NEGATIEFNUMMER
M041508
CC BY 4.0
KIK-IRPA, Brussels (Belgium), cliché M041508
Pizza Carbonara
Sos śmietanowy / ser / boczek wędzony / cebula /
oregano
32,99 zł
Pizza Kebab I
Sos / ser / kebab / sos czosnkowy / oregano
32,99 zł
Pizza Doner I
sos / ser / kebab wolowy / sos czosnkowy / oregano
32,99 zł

• • • •

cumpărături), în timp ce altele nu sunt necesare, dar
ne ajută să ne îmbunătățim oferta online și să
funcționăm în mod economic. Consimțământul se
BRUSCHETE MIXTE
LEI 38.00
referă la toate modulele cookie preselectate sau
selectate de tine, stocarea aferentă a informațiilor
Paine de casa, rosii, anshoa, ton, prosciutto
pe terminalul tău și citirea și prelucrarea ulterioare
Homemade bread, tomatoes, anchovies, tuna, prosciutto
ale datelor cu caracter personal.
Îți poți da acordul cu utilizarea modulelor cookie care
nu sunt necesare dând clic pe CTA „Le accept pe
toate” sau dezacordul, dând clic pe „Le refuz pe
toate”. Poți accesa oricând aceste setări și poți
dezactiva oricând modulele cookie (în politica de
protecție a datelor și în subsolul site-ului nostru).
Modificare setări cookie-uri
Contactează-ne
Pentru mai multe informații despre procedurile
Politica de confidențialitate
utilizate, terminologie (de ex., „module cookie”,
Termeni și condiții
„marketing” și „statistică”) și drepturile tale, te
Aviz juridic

• • • •

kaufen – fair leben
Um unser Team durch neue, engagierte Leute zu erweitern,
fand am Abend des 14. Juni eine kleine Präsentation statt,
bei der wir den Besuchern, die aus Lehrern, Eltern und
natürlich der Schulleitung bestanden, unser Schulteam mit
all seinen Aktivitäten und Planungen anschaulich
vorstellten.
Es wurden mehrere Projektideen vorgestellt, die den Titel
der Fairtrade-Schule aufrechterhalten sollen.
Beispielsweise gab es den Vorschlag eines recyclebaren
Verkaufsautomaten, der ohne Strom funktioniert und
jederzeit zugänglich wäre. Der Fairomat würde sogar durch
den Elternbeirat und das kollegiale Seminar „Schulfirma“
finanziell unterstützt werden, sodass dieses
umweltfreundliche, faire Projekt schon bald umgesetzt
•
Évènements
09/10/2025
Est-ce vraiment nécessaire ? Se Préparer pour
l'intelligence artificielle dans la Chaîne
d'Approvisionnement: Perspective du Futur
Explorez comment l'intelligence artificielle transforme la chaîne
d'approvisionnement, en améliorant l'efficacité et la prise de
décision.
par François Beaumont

• • • •

Go through the data above and copy each line that holds the word "necesare".

Exercise answer:
cumpărături), în timp ce altele nu sunt necesare, dar
nu sunt necesare dând clic pe CTA „Le accept pe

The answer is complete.